_STORED DATA_.

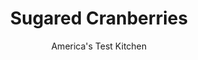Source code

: ---
layout: ../../layouts/MarkdownPostLayout.astro
title: Sugared Cranberries
author: America's Test Kitchen
pubDate: 2023-03-15
description: "Sugared cranberries make the perfect addition to any holiday table."
image_url: https://res.cloudinary.com/hksqkdlah/image/upload/ar_1:1,c_fill,dpr_2.0,f_auto,fl_lossy.progressive.strip_profile,g_faces:auto,q_auto:low,w_344/SFS_CranberryGingerAppleTart-69_sq6ubg
tags: ["Side Dishes","Fruit","Thanksgiving"]
calories: 1041
protein: 
carbohydrates: 33
fats: 
fiber: 
ingredients: ["¾ cup (5¼ ounces), sugar, plus ½ cup for rolling","¾ cup, water","6 ounces (1½ cups), frozen cranberries"]
serves: 8
time: "15 minutes, plus 1½ hours cooling and drying"
instructions: ["Bring ¾ cup sugar and water to bare simmer in medium saucepan over medium heat, stirring to dissolve sugar. Off heat, stir in cranberries. Let cranberries and syrup cool completely, about 30 minutes, stirring occasionally. (Cranberries in syrup can be refrigerated for up to 2 days.)","Place remaining ½ cup sugar in shallow dish. Drain cranberries (reserve syrup for another use). Pat cranberries dry with paper towels. Working in batches, roll cranberries in sugar and transfer to paper towel–lined large plate or rimmed baking sheet. Let stand at room temperature to dry, about 1 hour, before serving."]
nutrition: ["18 mg Potassium, K","2 mg Phosphorus, P","2 mg Calcium, Ca","1 mg Magnesium, Mg","1 mg Sodium, Na","2 mg Vitamin C, total ascorbic acid","31 g Sugars, total","1 µg Vitamin K (phylloquinone)","40 g Water","33 g Carbohydrate, by difference","130 kcal Energy","31 g Sugars, added","1041 calories"]
notes: "The sugared cranberries can be stored at room temperature (uncovered to preserve their crunchy coating) for up to 24 hours. If you need to cover them, add a little extra sugar first to absorb moisture."
---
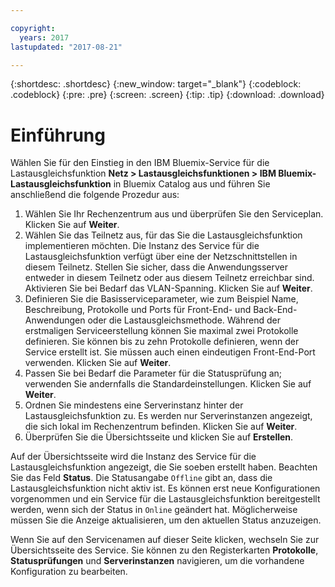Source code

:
 ```yaml
---

copyright:
  years: 2017
lastupdated: "2017-08-21"

---
```


{:shortdesc: .shortdesc}
{:new_window: target="_blank"}
{:codeblock: .codeblock}
{:pre: .pre}
{:screen: .screen}
{:tip: .tip}
{:download: .download}


# Einführung

Wählen Sie für den Einstieg in den IBM Bluemix-Service für die Lastausgleichsfunktion **Netz > Lastausgleichsfunktionen > IBM Bluemix-Lastausgleichsfunktion** in Bluemix Catalog aus und führen Sie anschließend die folgende Prozedur aus: 

1. Wählen Sie Ihr Rechenzentrum aus und überprüfen Sie den Serviceplan. Klicken Sie auf **Weiter**. 
2. Wählen Sie das Teilnetz aus, für das Sie die Lastausgleichsfunktion implementieren möchten. Die Instanz des Service für die Lastausgleichsfunktion verfügt über eine der Netzschnittstellen in diesem Teilnetz. Stellen Sie sicher, dass die Anwendungsserver entweder in diesem Teilnetz oder aus diesem Teilnetz erreichbar sind. Aktivieren Sie bei Bedarf das VLAN-Spanning. Klicken Sie auf **Weiter**. 
3. Definieren Sie die Basisserviceparameter, wie zum Beispiel Name, Beschreibung, Protokolle und Ports für Front-End- und Back-End-Anwendungen oder die Lastausgleichsmethode. Während der erstmaligen Serviceerstellung können Sie maximal zwei Protokolle definieren. Sie können bis zu zehn Protokolle definieren, wenn der Service erstellt ist. Sie müssen auch einen eindeutigen Front-End-Port verwenden. Klicken Sie auf **Weiter**. 
4. Passen Sie bei Bedarf die Parameter für die Statusprüfung an; verwenden Sie andernfalls die Standardeinstellungen. Klicken Sie auf **Weiter**. 
5. Ordnen Sie mindestens eine Serverinstanz hinter der Lastausgleichsfunktion zu. Es werden nur Serverinstanzen angezeigt, die sich lokal im Rechenzentrum befinden. Klicken Sie auf **Weiter**. 
6. Überprüfen Sie die Übersichtsseite und klicken Sie auf **Erstellen**.  


Auf der Übersichtsseite wird die Instanz des Service für die Lastausgleichsfunktion angezeigt, die Sie soeben erstellt haben. Beachten Sie das Feld **Status**. Die Statusangabe `Offline` gibt an, dass die Lastausgleichsfunktion nicht aktiv ist. Es können erst neue Konfigurationen vorgenommen und ein Service für die Lastausgleichsfunktion bereitgestellt werden, wenn sich der Status in `Online` geändert hat. Möglicherweise müssen Sie die Anzeige aktualisieren, um den aktuellen Status anzuzeigen. 
 
Wenn Sie auf den Servicenamen auf dieser Seite klicken, wechseln Sie zur Übersichtsseite des Service. Sie können zu den Registerkarten **Protokolle**, **Statusprüfungen** und **Serverinstanzen** navigieren, um die vorhandene Konfiguration zu bearbeiten. 
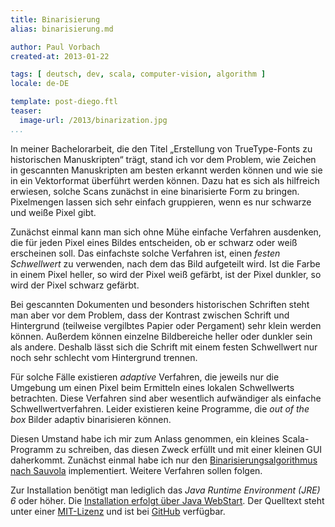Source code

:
 ```yaml
---
title: Binarisierung
alias: binarisierung.md

author: Paul Vorbach
created-at: 2013-01-22

tags: [ deutsch, dev, scala, computer-vision, algorithm ]
locale: de-DE

template: post-diego.ftl
teaser:
  image-url: /2013/binarization.jpg
...
```


In meiner Bachelorarbeit, die den Titel „Erstellung von TrueType-Fonts zu
historischen Manuskripten“ trägt, stand ich vor dem Problem, wie Zeichen in
gescannten Manuskripten am besten erkannt werden können und wie sie in ein
Vektorformat überführt werden können. Dazu hat es sich als hilfreich erwiesen,
solche Scans zunächst in eine binarisierte Form zu bringen. Pixelmengen lassen
sich sehr einfach gruppieren, wenn es nur schwarze und weiße Pixel gibt.

Zunächst einmal kann man sich ohne Mühe einfache Verfahren ausdenken, die für
jeden Pixel eines Bildes entscheiden, ob er schwarz oder weiß erscheinen soll.
Das einfachste solche Verfahren ist, einen _festen Schwellwert_ zu verwenden,
nach dem das Bild aufgeteilt wird. Ist die Farbe in einem Pixel heller, so wird
der Pixel weiß gefärbt, ist der Pixel dunkler, so wird der Pixel schwarz
gefärbt.

Bei gescannten Dokumenten und besonders historischen Schriften steht man aber
vor dem Problem, dass der Kontrast zwischen Schrift und Hintergrund (teilweise
vergilbtes Papier oder Pergament) sehr klein werden können. Außerdem können
einzelne Bildbereiche heller oder dunkler sein als andere. Deshalb lässt sich
die Schrift mit einem festen Schwellwert nur noch sehr schlecht vom Hintergrund
trennen.

Für solche Fälle existieren _adaptive_ Verfahren, die jeweils nur die Umgebung
um einen Pixel beim Ermitteln eines lokalen Schwellwerts betrachten. Diese
Verfahren sind aber wesentlich aufwändiger als einfache Schwellwertverfahren.
Leider existieren keine Programme, die _out of the box_ Bilder adaptiv
binarisieren können.

Diesen Umstand habe ich mir zum Anlass genommen, ein kleines Scala-Programm zu
schreiben, das diesen Zweck erfüllt und mit einer kleinen GUI daherkommt.
Zunächst einmal habe ich nur den [Binarisierungsalgorithmus nach
Sauvola][sauvola] implementiert. Weitere Verfahren sollen folgen.

Zur Installation benötigt man lediglich das _Java Runtime Environment (JRE) 6_
oder höher. Die [Installation erfolgt über
Java WebStart](https://repo.vorb.de/downloads/image-binarization.jnlp).
Der Quelltext steht unter einer [MIT-Lizenz](/static/license/mit.html)
und ist bei [GitHub](https://github.com/pvorb/image-binarization) verfügbar.

[sauvola]: http://www.mediateam.oulu.fi/publications/pdf/24.p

_ASSIGNED TASK_. Please repeat every line of the material above exactly and without its pictures.

_RESPONSE TO THE TASK_.
Source code

: ---
layout: ../../layouts/MarkdownPostLayout.astro
title: Sugared Cranberries
author: America's Test Kitchen
pubDate: 2023-03-15
description: "Sugared cranberries make the perfect addition to any holiday table."
image_url: https://res.cloudinary.com/hksqkdlah/image/upload/ar_1:1,c_fill,dpr_2.0,f_auto,fl_lossy.progressive.strip_profile,g_faces:auto,q_auto:low,w_344/SFS_CranberryGingerAppleTart-69_sq6ubg
tags: ["Side Dishes","Fruit","Thanksgiving"]
calories: 1041
protein: 
carbohydrates: 33
fats: 
fiber: 
ingredients: ["¾ cup (5¼ ounces), sugar, plus ½ cup for rolling","¾ cup, water","6 ounces (1½ cups), frozen cranberries"]
serves: 8
time: "15 minutes, plus 1½ hours cooling and drying"
instructions: ["Bring ¾ cup sugar and water to bare simmer in medium saucepan over medium heat, stirring to dissolve sugar. Off heat, stir in cranberries. Let cranberries and syrup cool completely, about 30 minutes, stirring occasionally. (Cranberries in syrup can be refrigerated for up to 2 days.)","Place remaining ½ cup sugar in shallow dish. Drain cranberries (reserve syrup for another use). Pat cranberries dry with paper towels. Working in batches, roll cranberries in sugar and transfer to paper towel–lined large plate or rimmed baking sheet. Let stand at room temperature to dry, about 1 hour, before serving."]
nutrition: ["18 mg Potassium, K","2 mg Phosphorus, P","2 mg Calcium, Ca","1 mg Magnesium, Mg","1 mg Sodium, Na","2 mg Vitamin C, total ascorbic acid","31 g Sugars, total","1 µg Vitamin K (phylloquinone)","40 g Water","33 g Carbohydrate, by difference","130 kcal Energy","31 g Sugars, added","1041 calories"]
notes: "The sugared cranberries can be stored at room temperature (uncovered to preserve their crunchy coating) for up to 24 hours. If you need to cover them, add a little extra sugar first to absorb moisture."
---
Source code

:
 ```yaml
---

copyright:
  years: 2017
lastupdated: "2017-08-21"

---
```


{:shortdesc: .shortdesc}
{:new_window: target="_blank"}
{:codeblock: .codeblock}
{:pre: .pre}
{:screen: .screen}
{:tip: .tip}
{:download: .download}


# Einführung

Wählen Sie für den Einstieg in den IBM Bluemix-Service für die Lastausgleichsfunktion **Netz > Lastausgleichsfunktionen > IBM Bluemix-Lastausgleichsfunktion** in Bluemix Catalog aus und führen Sie anschließend die folgende Prozedur aus: 

1. Wählen Sie Ihr Rechenzentrum aus und überprüfen Sie den Serviceplan. Klicken Sie auf **Weiter**. 
2. Wählen Sie das Teilnetz aus, für das Sie die Lastausgleichsfunktion implementieren möchten. Die Instanz des Service für die Lastausgleichsfunktion verfügt über eine der Netzschnittstellen in diesem Teilnetz. Stellen Sie sicher, dass die Anwendungsserver entweder in diesem Teilnetz oder aus diesem Teilnetz erreichbar sind. Aktivieren Sie bei Bedarf das VLAN-Spanning. Klicken Sie auf **Weiter**. 
3. Definieren Sie die Basisserviceparameter, wie zum Beispiel Name, Beschreibung, Protokolle und Ports für Front-End- und Back-End-Anwendungen oder die Lastausgleichsmethode. Während der erstmaligen Serviceerstellung können Sie maximal zwei Protokolle definieren. Sie können bis zu zehn Protokolle definieren, wenn der Service erstellt ist. Sie müssen auch einen eindeutigen Front-End-Port verwenden. Klicken Sie auf **Weiter**. 
4. Passen Sie bei Bedarf die Parameter für die Statusprüfung an; verwenden Sie andernfalls die Standardeinstellungen. Klicken Sie auf **Weiter**. 
5. Ordnen Sie mindestens eine Serverinstanz hinter der Lastausgleichsfunktion zu. Es werden nur Serverinstanzen angezeigt, die sich lokal im Rechenzentrum befinden. Klicken Sie auf **Weiter**. 
6. Überprüfen Sie die Übersichtsseite und klicken Sie auf **Erstellen**.  


Auf der Übersichtsseite wird die Instanz des Service für die Lastausgleichsfunktion angezeigt, die Sie soeben erstellt haben. Beachten Sie das Feld **Status**. Die Statusangabe `Offline` gibt an, dass die Lastausgleichsfunktion nicht aktiv ist. Es können erst neue Konfigurationen vorgenommen und ein Service für die Lastausgleichsfunktion bereitgestellt werden, wenn sich der Status in `Online` geändert hat. Möglicherweise müssen Sie die Anzeige aktualisieren, um den aktuellen Status anzuzeigen. 
 
Wenn Sie auf den Servicenamen auf dieser Seite klicken, wechseln Sie zur Übersichtsseite des Service. Sie können zu den Registerkarten **Protokolle**, **Statusprüfungen** und **Serverinstanzen** navigieren, um die vorhandene Konfiguration zu bearbeiten. 
Source code

:
 ```yaml
---
title: Binarisierung
alias: binarisierung.md

author: Paul Vorbach
created-at: 2013-01-22

tags: [ deutsch, dev, scala, computer-vision, algorithm ]
locale: de-DE

template: post-diego.ftl
teaser:
  image-url: /2013/binarization.jpg
...
```


In meiner Bachelorarbeit, die den Titel „Erstellung von TrueType-Fonts zu
historischen Manuskripten“ trägt, stand ich vor dem Problem, wie Zeichen in
gescannten Manuskripten am besten erkannt werden können und wie sie in ein
Vektorformat überführt werden können. Dazu hat es sich als hilfreich erwiesen,
solche Scans zunächst in eine binarisierte Form zu bringen. Pixelmengen lassen
sich sehr einfach gruppieren, wenn es nur schwarze und weiße Pixel gibt.

Zunächst einmal kann man sich ohne Mühe einfache Verfahren ausdenken, die für
jeden Pixel eines Bildes entscheiden, ob er schwarz oder weiß erscheinen soll.
Das einfachste solche Verfahren ist, einen _festen Schwellwert_ zu verwenden,
nach dem das Bild aufgeteilt wird. Ist die Farbe in einem Pixel heller, so wird
der Pixel weiß gefärbt, ist der Pixel dunkler, so wird der Pixel schwarz
gefärbt.

Bei gescannten Dokumenten und besonders historischen Schriften steht man aber
vor dem Problem, dass der Kontrast zwischen Schrift und Hintergrund (teilweise
vergilbtes Papier oder Pergament) sehr klein werden können. Außerdem können
einzelne Bildbereiche heller oder dunkler sein als andere. Deshalb lässt sich
die Schrift mit einem festen Schwellwert nur noch sehr schlecht vom Hintergrund
trennen.

Für solche Fälle existieren _adaptive_ Verfahren, die jeweils nur die Umgebung
um einen Pixel beim Ermitteln eines lokalen Schwellwerts betrachten. Diese
Verfahren sind aber wesentlich aufwändiger als einfache Schwellwertverfahren.
Leider existieren keine Programme, die _out of the box_ Bilder adaptiv
binarisieren können.

Diesen Umstand habe ich mir zum Anlass genommen, ein kleines Scala-Programm zu
schreiben, das diesen Zweck erfüllt und mit einer kleinen GUI daherkommt.
Zunächst einmal habe ich nur den [Binarisierungsalgorithmus nach
Sauvola][sauvola] implementiert. Weitere Verfahren sollen folgen.

Zur Installation benötigt man lediglich das _Java Runtime Environment (JRE) 6_
oder höher. Die [Installation erfolgt über
Java WebStart](https://repo.vorb.de/downloads/image-binarization.jnlp).
Der Quelltext steht unter einer [MIT-Lizenz](/static/license/mit.html)
und ist bei [GitHub](https://github.com/pvorb/image-binarization) verfügbar.

[sauvola]: http://www.mediateam.oulu.fi/publications/pdf/24.p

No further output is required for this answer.